-- WHAT YOU SHOULD DO --
Return only the lines from the top of the material through the line marked by "vità. Il regolamento", unaltered.

-- AVAILABLE DATA --
================

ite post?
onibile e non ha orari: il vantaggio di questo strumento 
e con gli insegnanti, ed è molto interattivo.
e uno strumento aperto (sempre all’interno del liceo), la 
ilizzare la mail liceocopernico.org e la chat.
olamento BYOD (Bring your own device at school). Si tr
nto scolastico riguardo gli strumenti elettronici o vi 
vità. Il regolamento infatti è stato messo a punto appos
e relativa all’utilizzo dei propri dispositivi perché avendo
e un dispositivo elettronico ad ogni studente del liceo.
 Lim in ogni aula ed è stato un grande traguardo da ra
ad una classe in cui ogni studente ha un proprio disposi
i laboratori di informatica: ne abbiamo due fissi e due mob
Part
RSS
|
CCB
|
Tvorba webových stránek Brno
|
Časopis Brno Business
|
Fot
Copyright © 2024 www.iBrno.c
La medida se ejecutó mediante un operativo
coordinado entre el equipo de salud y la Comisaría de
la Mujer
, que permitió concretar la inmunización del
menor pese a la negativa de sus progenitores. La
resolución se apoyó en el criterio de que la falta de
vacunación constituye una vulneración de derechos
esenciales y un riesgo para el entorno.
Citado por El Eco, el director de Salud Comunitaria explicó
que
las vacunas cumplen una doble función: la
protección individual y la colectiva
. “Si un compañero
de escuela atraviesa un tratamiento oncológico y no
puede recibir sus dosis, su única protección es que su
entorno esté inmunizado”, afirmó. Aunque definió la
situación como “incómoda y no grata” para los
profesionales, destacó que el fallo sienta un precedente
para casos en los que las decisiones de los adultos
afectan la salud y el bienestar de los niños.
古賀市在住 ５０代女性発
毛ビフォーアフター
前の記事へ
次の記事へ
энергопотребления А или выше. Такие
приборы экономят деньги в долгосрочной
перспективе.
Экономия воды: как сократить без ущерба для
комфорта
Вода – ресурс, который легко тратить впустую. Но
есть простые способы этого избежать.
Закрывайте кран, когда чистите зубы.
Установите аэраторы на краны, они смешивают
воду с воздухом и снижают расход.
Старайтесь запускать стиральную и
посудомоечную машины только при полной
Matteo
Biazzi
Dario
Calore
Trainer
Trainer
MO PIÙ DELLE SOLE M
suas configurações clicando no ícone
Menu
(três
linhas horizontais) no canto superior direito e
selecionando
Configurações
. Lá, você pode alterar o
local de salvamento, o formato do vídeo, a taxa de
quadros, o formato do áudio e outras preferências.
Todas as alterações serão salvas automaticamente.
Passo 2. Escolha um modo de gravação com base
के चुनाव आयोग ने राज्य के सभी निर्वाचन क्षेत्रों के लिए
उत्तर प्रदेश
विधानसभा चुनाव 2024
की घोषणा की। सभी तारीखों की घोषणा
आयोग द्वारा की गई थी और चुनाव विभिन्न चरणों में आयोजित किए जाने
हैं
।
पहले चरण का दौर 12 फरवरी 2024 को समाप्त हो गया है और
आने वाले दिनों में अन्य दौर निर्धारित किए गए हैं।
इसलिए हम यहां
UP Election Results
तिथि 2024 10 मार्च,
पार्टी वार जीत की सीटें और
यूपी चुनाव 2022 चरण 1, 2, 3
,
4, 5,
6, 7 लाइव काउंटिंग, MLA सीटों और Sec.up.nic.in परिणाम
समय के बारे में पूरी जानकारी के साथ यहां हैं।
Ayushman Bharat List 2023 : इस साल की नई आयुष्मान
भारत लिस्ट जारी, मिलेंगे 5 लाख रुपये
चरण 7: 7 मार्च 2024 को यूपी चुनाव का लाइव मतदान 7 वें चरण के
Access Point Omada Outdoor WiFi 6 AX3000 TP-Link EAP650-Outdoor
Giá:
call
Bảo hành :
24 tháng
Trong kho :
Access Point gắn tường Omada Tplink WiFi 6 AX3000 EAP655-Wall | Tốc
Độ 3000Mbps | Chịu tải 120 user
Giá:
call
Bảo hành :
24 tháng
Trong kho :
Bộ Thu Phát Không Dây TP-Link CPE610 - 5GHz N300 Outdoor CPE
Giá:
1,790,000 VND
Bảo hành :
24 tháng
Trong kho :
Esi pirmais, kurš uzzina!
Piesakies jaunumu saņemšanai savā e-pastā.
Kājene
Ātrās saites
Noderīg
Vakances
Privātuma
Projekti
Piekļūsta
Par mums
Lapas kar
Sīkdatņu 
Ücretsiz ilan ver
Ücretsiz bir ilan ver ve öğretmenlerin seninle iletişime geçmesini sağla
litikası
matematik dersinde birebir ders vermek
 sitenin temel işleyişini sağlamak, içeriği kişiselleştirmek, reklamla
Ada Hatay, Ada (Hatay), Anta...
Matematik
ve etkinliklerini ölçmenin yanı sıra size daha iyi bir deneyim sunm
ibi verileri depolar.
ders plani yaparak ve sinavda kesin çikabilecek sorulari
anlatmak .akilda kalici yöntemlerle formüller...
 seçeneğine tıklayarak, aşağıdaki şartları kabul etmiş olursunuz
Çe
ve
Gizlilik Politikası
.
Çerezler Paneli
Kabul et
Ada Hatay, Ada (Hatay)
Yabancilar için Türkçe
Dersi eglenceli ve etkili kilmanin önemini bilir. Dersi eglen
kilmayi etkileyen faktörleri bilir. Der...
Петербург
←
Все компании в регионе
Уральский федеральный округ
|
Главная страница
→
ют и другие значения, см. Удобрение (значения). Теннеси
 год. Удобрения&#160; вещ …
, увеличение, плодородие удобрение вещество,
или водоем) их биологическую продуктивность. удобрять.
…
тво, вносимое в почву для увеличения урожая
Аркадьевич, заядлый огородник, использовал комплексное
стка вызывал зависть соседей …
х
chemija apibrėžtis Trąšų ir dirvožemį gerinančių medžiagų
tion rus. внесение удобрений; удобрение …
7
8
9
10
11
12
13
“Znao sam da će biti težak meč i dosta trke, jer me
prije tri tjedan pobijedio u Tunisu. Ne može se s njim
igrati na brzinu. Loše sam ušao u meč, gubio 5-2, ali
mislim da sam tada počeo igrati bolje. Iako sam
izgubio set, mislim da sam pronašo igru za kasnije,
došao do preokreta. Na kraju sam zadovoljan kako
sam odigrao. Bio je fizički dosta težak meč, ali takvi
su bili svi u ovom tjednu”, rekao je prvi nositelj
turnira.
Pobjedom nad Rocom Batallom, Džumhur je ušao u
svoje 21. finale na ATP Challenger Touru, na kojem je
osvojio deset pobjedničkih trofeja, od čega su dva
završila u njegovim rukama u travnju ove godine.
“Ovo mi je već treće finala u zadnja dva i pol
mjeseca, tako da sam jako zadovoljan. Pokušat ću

================

-- WRITTEN RESPONSE --
ite post?
onibile e non ha orari: il vantaggio di questo strumento 
e con gli insegnanti, ed è molto interattivo.
e uno strumento aperto (sempre all’interno del liceo), la 
ilizzare la mail liceocopernico.org e la chat.
olamento BYOD (Bring your own device at school). Si tr
nto scolastico riguardo gli strumenti elettronici o vi 
vità. Il regolamento infatti è stato messo a punto appos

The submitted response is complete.